Why is 0 so frequent is this number generation pattern? - php

I was just goofing around with PHP and I decided to generate some random numbers with PHP_INT_MIN (-9223372036854775808) and PHP_INT_MAX (9223372036854775807). I simply echoed the following:
echo rand(-9223372036854775808, 9223372036854775807);
I kept refreshing to see the numbers generated and to view the randomness of the numbers, as a result I started to notice a pattern emerging. Every 2-4 refreshes 0 appeared and this happened without fail, at one stage I even got 0 to appear 4x in a row.
I wanted to experiment further so I created the following snippet:
<?php
$countedZero = 0;
$totalGen = 250;
for ($i = 1; $i <= $totalGen; $i++) {
$rand = rand(-9223372036854775808, 9223372036854775807);
if ($rand == 0) {
echo $i . ": <font color='red'>" . $rand . "</font><br/>";
$countedZero++;
} else {
echo $i . ": " . $rand . "<br/>";
}
}
echo "0 was generated " . $countedZero . "/" . $totalGen . " times which is " . (($countedZero / $totalGen) * 100) . "%."

***

In the PHP random-number question above, change "goofing around" to "tinkering" and write out the part from "I was just goofing" up to and including "4x in a row.".

## DATA BLOCK
***

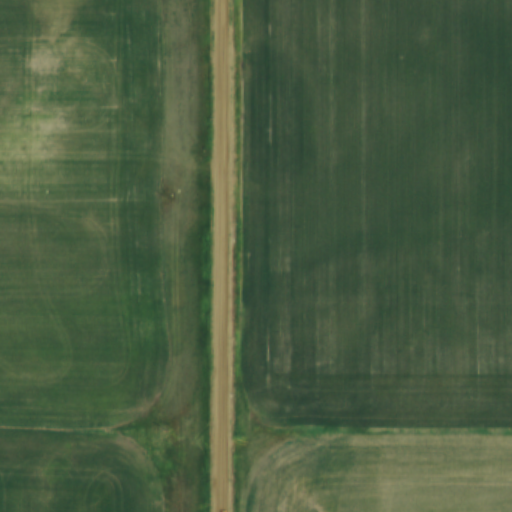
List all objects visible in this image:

***

## COMPLETE RESPONSE
I was just tinkering with PHP and I decided to generate some random numbers with PHP_INT_MIN (-9223372036854775808) and PHP_INT_MAX (9223372036854775807). I simply echoed the following:
echo rand(-9223372036854775808, 9223372036854775807);
I kept refreshing to see the numbers generated and to view the randomness of the numbers, as a result I started to notice a pattern emerging. Every 2-4 refreshes 0 appeared and this happened without fail, at one stage I even got 0 to appear 4x in a row.